Aos 16 anos, já Renzo tinha sido chamado para vestir a camisola azul inconfundível da Itália. Estreou-se com 16 anos em Budapeste, frente à Hungria, embora equipando de branco, numa derrota por 1-6. Foi pela mão da mãe, que o acompanhou na viagem. Não passava de um menino. Arranjou um emprego, que o futebol não rendia fortunas, tornou-se caixa da Banca Commerciale di Milano. Mas continua abençoado por uma mão que se abre no céu, por entre as nuvens. O Génova oferece por ele a fortuna de 24 mil liras e torna-se, na realidade, o primeiro jogador profissional da história do calcio.
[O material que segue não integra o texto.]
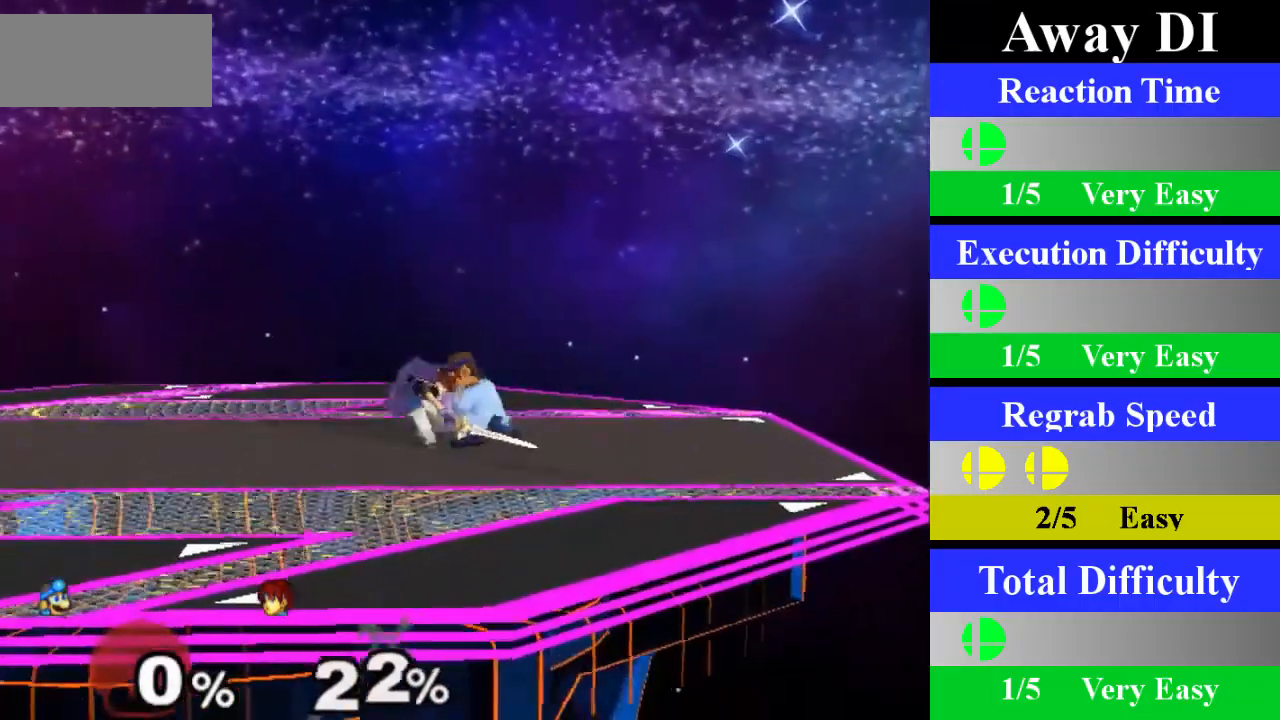
{"buttons": [], "left_stick": "center", "right_stick": "center", "events": [[100, "left_stick", "down"], [284, "left_stick", "center"]]}
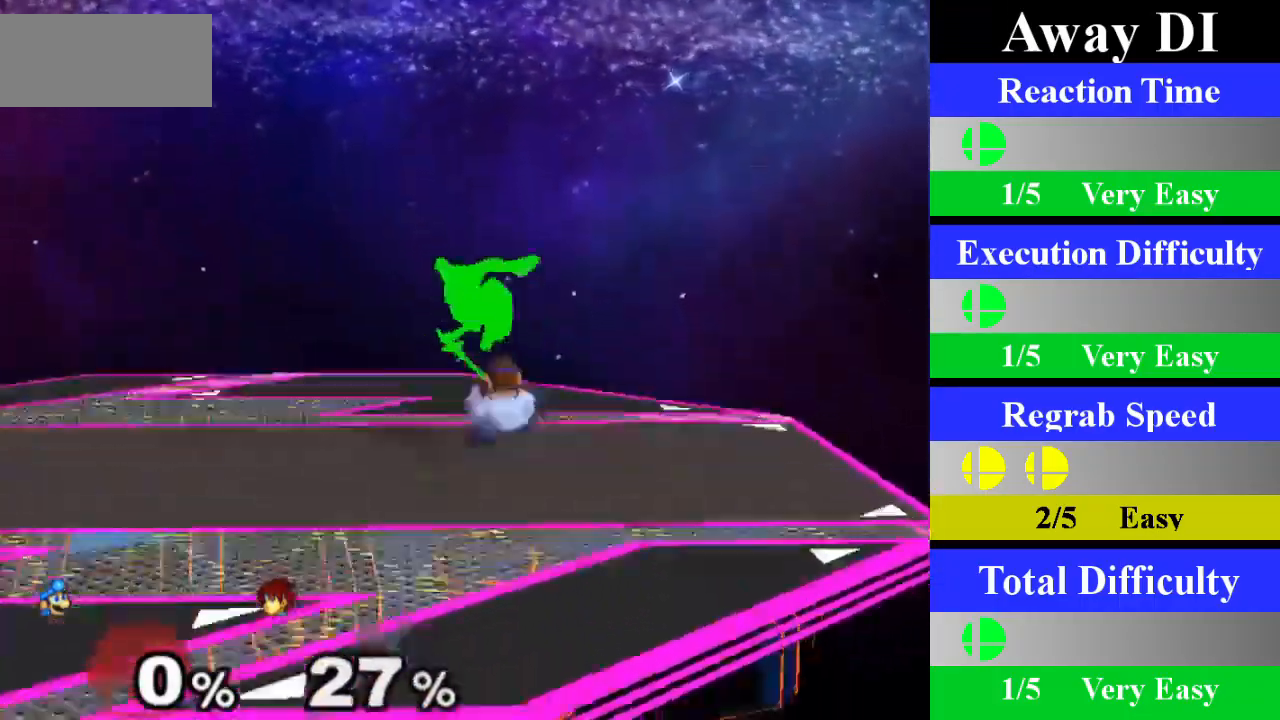
{"buttons": ["A"], "left_stick": "center", "right_stick": "center", "events": [[216, "left_stick", "left"], [266, "X", "down"], [283, "Z", "down"], [350, "left_stick", "center"], [400, "X", "up"], [400, "Z", "up"], [450, "A", "down"]]}
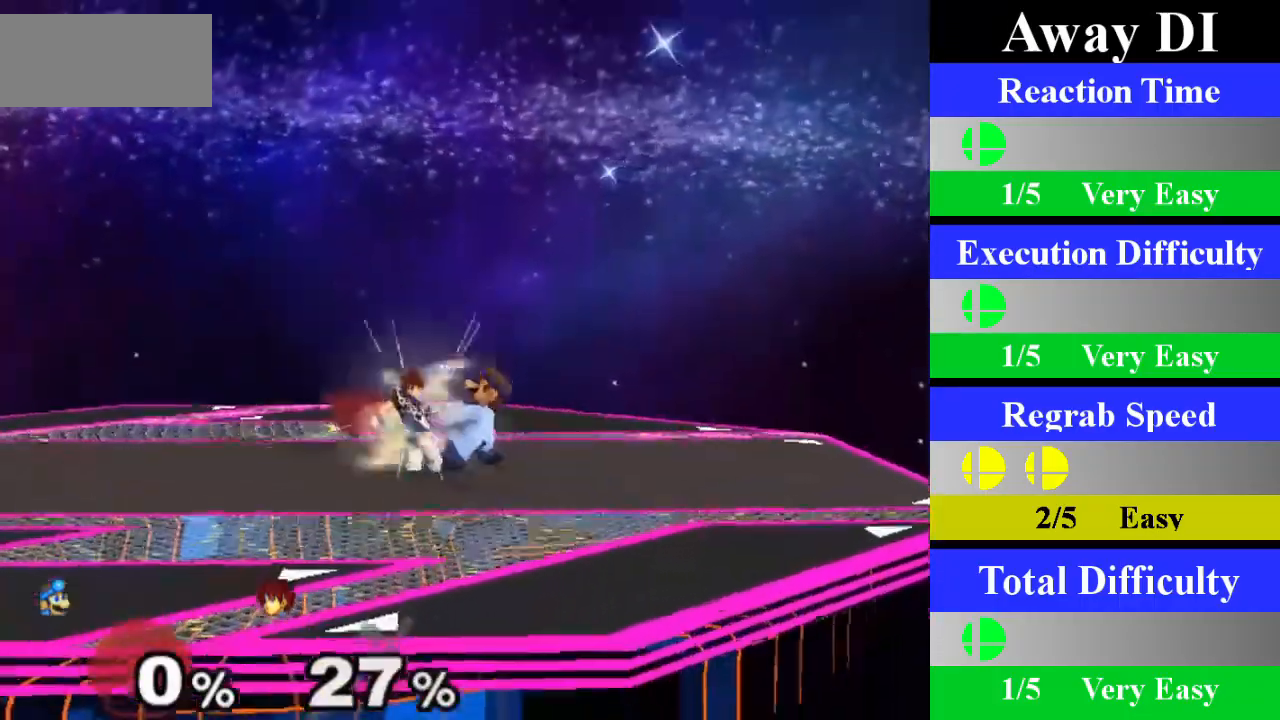
{"buttons": [], "left_stick": "down", "right_stick": "center", "events": [[117, "A", "up"], [484, "left_stick", "down"]]}
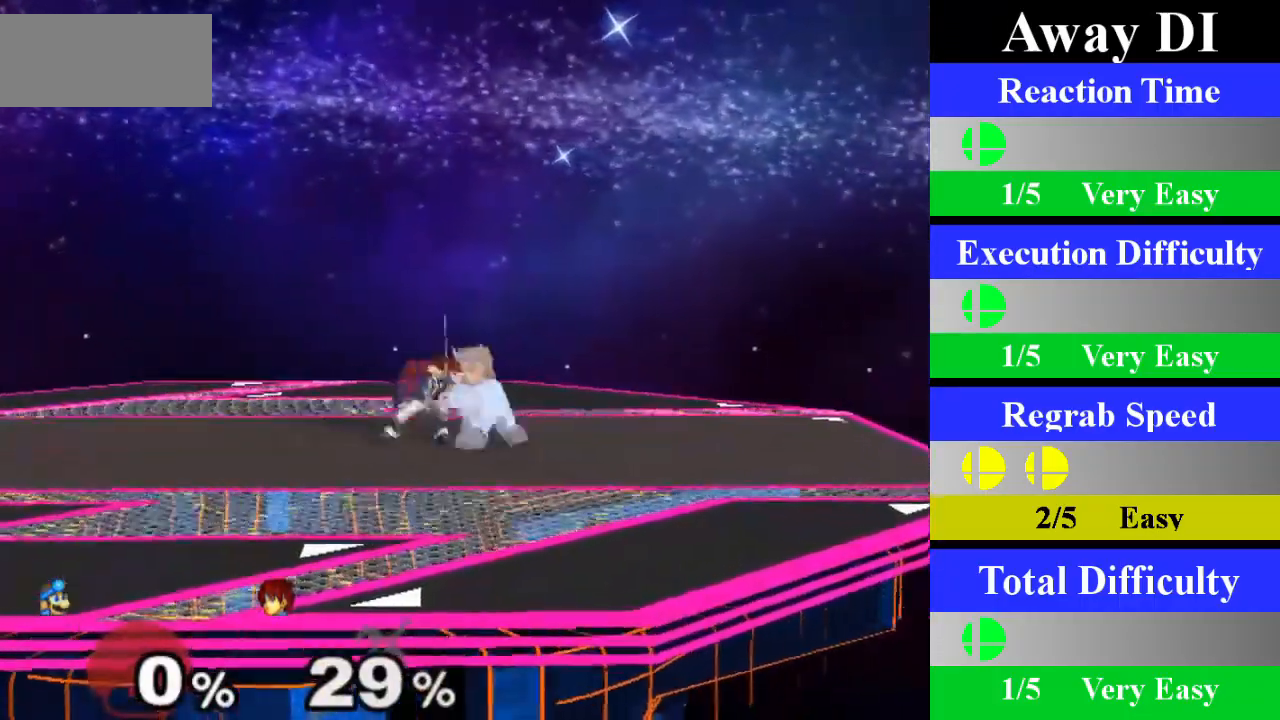
{"buttons": [], "left_stick": "center", "right_stick": "center", "events": [[216, "left_stick", "center"]]}
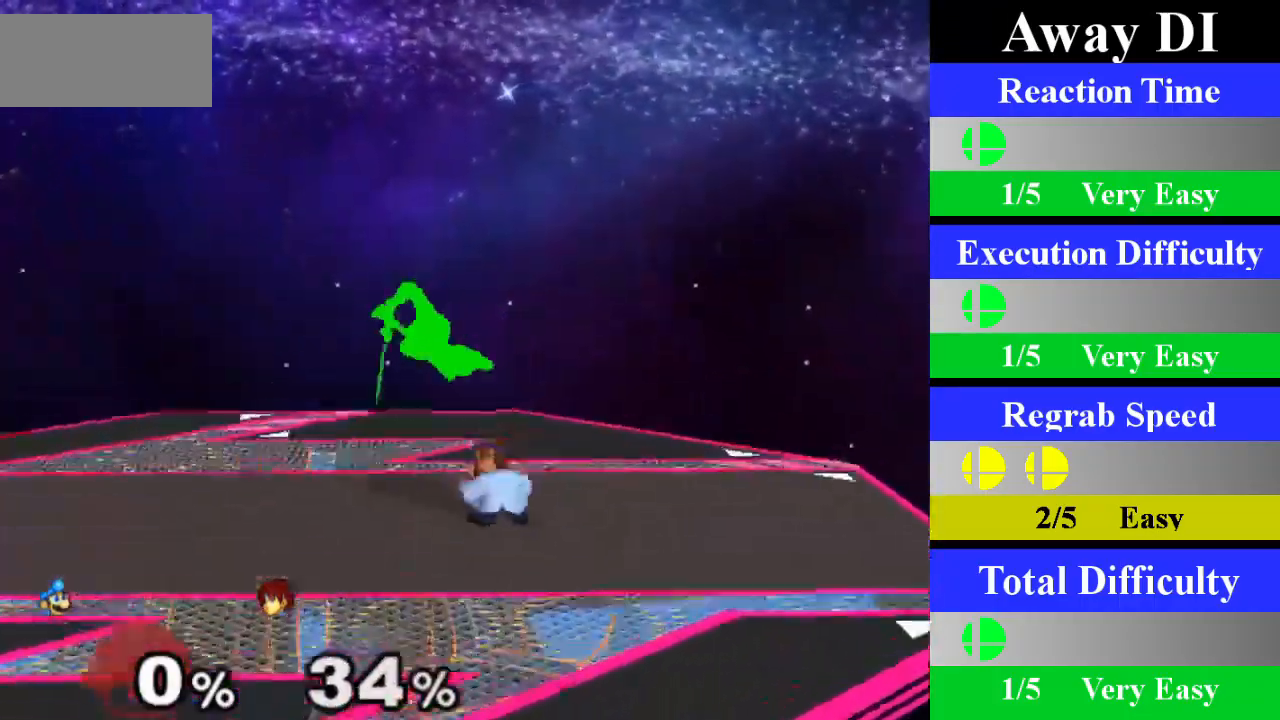
{"buttons": ["A"], "left_stick": "center", "right_stick": "center", "events": [[134, "left_stick", "left"], [201, "X", "down"], [217, "Z", "down"], [251, "left_stick", "center"], [284, "Z", "up"], [317, "X", "up"], [367, "A", "down"]]}
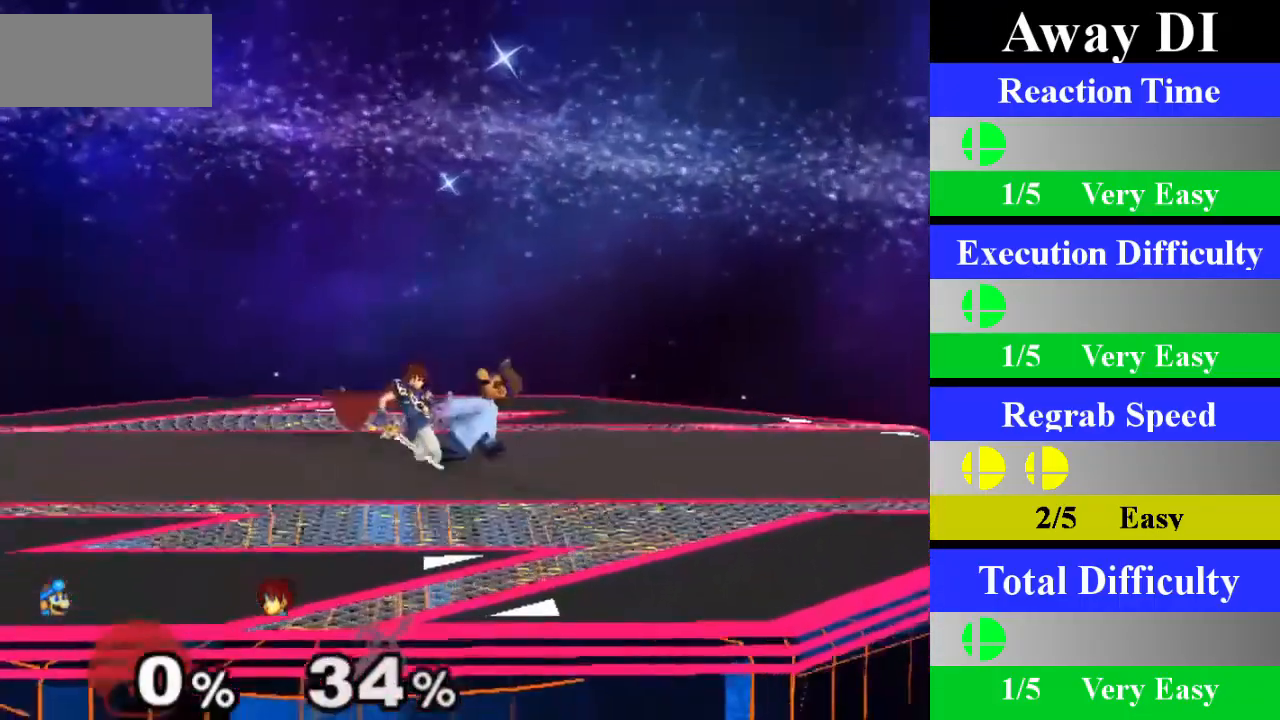
{"buttons": [], "left_stick": "down", "right_stick": "center", "events": [[67, "A", "up"], [400, "left_stick", "down"]]}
Era um comandante. Tinha uma confiança tão plena em si próprio, que abandonava a sua defesa para se lançar no ataque com arrancadas fulminantes muitas vezes concluídas com pontapés certeiros ao milímetro. O Filho de Deus era adorado pelas multidões, arrastou consigo o Génova para três títulos de campeão de Itália e Della Valle, o histórico avançado do Bolonha, jurou a pés juntos que nunca, durante todos os anos que o viu jogar, alguma vez foi driblado por um adversário. Era demasiado esperto e demasiado rápido para suportar uma simples finta. Para o seu lugar, o Milan foi buscar um rapaz que dava pelo simples nome de Carlo. As saudades eram tantas que ganhou uma alcunha facilitista. «Il Nipote di Dio».
Ah! Mas não há sobrinho que substitua um filho no coração de um pai. Renzo foi figura de capa de revistas e de jornais. Uma das mais famosas caras da sociedade italiana do tempo que antecipou a I Grande Guerra. Também, durante o conflito, foi um protegido do divino, fazendo o serviço militar nos serviços de comunicação, levando e trazendo cartas entre postos militares no side-car de uma moto conduzida pelo seu grande amigo Gino Magnani, o fundador da revista Motociclismo. Foi treinador, colaborador do Il Calcio Illustrato, fundador do Almanacco Illustrato del Calcio, a Bíblia dos futebolistas italianos. Só não quis ser olheiro do Milan. Recusou o emprego sem querer saber de quanto lhe pagavam: «Nunca me perdoaria se aconselhasse ao meu clube de coração um jogador sem categoria». Afinal parece que nem todos podem ser filhos de Deus.